One waiter passed, glanced down at our plate and walked by without picking it up.
"He didn't take it," Andy said with dismay.
"Of course not. We have plenty of delicious bone marrow left," I explained. A second waiter rescued us from our culinary plight, but not our embarrassment.
"Is something wrong with it?" he asked, stopped in his tracks by the sight of perfectly good bone marrow not being adequately appreciated.
"No," Andy said, "We just thought we should try it."
"Yes, it's something you need to try," the waiter agreed, and took the offensive plate away.

Beyond the good and the bad of food, other aspects of the country did not fit into my perception of France as a stylish, romantic place of culture and refinement. The toilets were the most obvious departure. Most establishments offered a tiny, freezing, semi-clean single stall. Many didn't have seats, and I quickly learnt that toilet paper was a luxury. One had a particularly memorable DIY element to it. Instead of being affixed to the wall as it should have been, the soap dispenser was sitting on the counter next to the sink. You had to hold it suspended with one hand whilst pushing the soap-releasing lever with the other.

Sometimes we were lucky if there was a toilet at all. There were two armoured port-a-potty-like public bathrooms near a beach we were visiting in Sète one afternoon, but neither was working. One gave the impression of functionality by flushing its toilet every few minutes. But the red "occupé" button remained frustratingly illuminated. No-one came out or responded to knocks and inquiring shouts from the few desperate bystanders. It was a bit of an urgent situation, so we curtailed our beach walk and drove until we found a different, paid public toilet.

"My treat," Andy offered. But the coin slot built into the side of the structure only accepted 10 and 20 cent pieces. He wound up having to barter with a passerby to obtain enough correct change. Despite the printed claim that it was automatically washed and sanitised after each use, the facility's condition made me resentful that we'd had to pay to enter. But compared to a rest stop we used on the way back from Marseilles, that toilet was amazing. The women's stalls there consisted of two texturised porcelain foot grips, a handle and a hole. At least going to the bathroom was never boring.

Large packs of stray dogs, larvae in the holy water at a church we visited, a lack of some things we take for granted here (drop boxes at movie rental stores, for example), and completely erratic shop hours were some other things that surprised me about France. But even if some of these differences struck me as slightly unpleasant, they couldn't detract from the overall brilliance of the place. The food, as I said, was beyond delicious, people were warm and welcoming and the scenery was generally gorgeous and frequently breathtaking. And I was able to share all of it with Andy.

There were some surprises there, too. Andy and I had never been together continuously for such an extended period before. We did spend most of our free time together in the States, but we'd never had such an excess of free time. I think I would have begun to harbour some quite unpleasant thoughts about anyone else after so much quality time together. It was definitely an adjustment, but I learned a lot about Andy that I hadn't known before. That was really cool. And affirming.

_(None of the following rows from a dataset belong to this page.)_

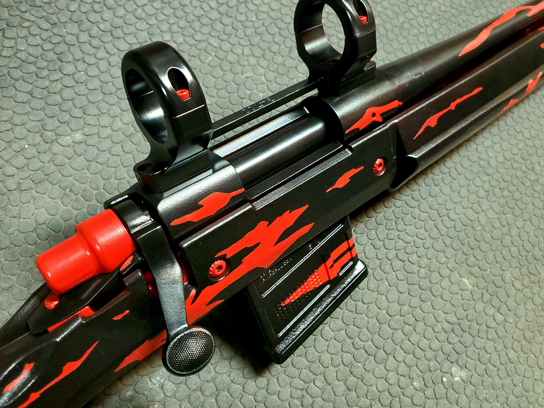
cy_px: 204
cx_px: 272
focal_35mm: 26
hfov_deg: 67.3
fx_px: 409
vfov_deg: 53.1
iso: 640
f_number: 2.4
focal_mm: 4.3
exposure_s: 1/39.1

I'm glad my time in France didn't match my expectations exactly. I enjoy staying somewhere long enough to discover some not-so-good elements along with the enviable aspects. At that point, I really feel like I've gained a sense of what life in a place is like. It fascinates me and often makes me appreciate certain things in the US that I'd always taken for granted. And some aspects of my visit were better than I could ever have anticipated. I'm happy for that, too. I feel some sort of need to like every place that I go, and it's wonderful when that comes easily. Not all of my expectations were met. But I wasn't disappointed. The reality was better.